Reacting to my current column, plenty of Obama-loving liberals are angry at me for pointing out the obvious—that on the one issue that most defined Obama’s candidacy and the Bush presidency—the two men are indistinguishable.

Or as syndicated columnist Steve Chapman observes:

“The administration and its opponents both make much of its plan to withdraw all U.S. combat forces from Iraq by this summer and to pull the rest out by 2012. What both prefer to forget is that the previous president agreed to the same timetable. Obama’s policy on the war he once opposed is not similar to Bush’s: It is identical.

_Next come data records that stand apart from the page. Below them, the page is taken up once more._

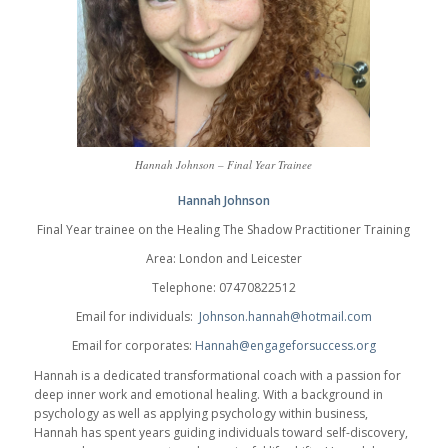
Hannah Johnson – Final Year Trainee
Hannah Johnson
Final Year trainee on the Healing The Shadow Practitioner Training
Area: London and Leicester
Telephone: 07470822512
Email for individuals:
Johnson.hannah@hotmail.com
Email for corporates:
Hannah@engageforsuccess.org
Hannah is a dedicated transformational coach with a passion for
deep inner work and emotional healing. With a background in
psychology as well as applying psychology within business,
Hannah has spent years guiding individuals toward self-discovery,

Afghanistan? Dick Cheney faults the president for allegedly failing to “talk about how we win,” as if Obama were doing far less than the Bush administration. In fact, Obama has agreed to more than triple the U.S. troop presence in a war that his predecessor only talked about winning. McCain called for a “surge” in Afghanistan like the one in Iraq. Obama has given it to him.

Republicans nonetheless entertain the fantasy that at heart, Obama is a pacifist, bent on gutting our military might and naively trusting the good faith of our adversaries. Bush White House adviser Karl Rove recently complained that under this administration, “defense spending is being flattened: Between 2009 and 2010, military outlays will rise 3.6 percent while nondefense discretionary spending climbs 12 percent.”

Read that again: Rove believes that when defense spending rises 3.6 percent, it’s not really rising. Why? Because the rest of the budget is growing faster. By that logic, if I gained 10 pounds over the holidays but Rove gained 20, I’d need to have my pants taken in.

As it is, the United States spends more on defense than all the other countries on Earth combined. Yet we persist in thinking of ourselves as endangered by foreign countries that are military pipsqueaks.

Obama shares this view. He thinks the only problem with the American military is there isn’t enough of it. He’s expanding the size of both the Army and the Marine Corps. That’s right: After we begin leaving Iraq, the biggest military undertaking in two decades, we won’t need a smaller force. We’ll need a bigger one.

Conservative talk-show host Sean Hannity accuses the president of “cutting back on defense,” but he must be holding his chart upside down. The basic Pentagon budget (excluding money for the Iraq and Afghanistan wars) is scheduled to go up every year.

Over the next five years, defense spending, adjusted for inflation, would be higher than it was in the last five years, when Fox News commentators did not complain about inadequate funding. That’s not counting the increases requested by Defense Secretary Robert Gates to provide an additional boost of nearly $60 billion over those five years.

What all this suggests is that Iraq and Afghanistan have taught us nothing about the folly of invading other countries and trying to turn them into modern democracies. The essential theme of the administration’s national security policy is reflexive continuity. Why else would we need a bigger military except to do more of the same?

So we are stuck with the consensus that has ruled Washington for decades — the expensive, aggressive policy that has inflated the federal budget and bogged us down in two unsuccessful wars while furnishing an endless, priceless recruiting message for Islamic terrorists.

Too bad. None of this would have happened if Barack Obama had been elected.”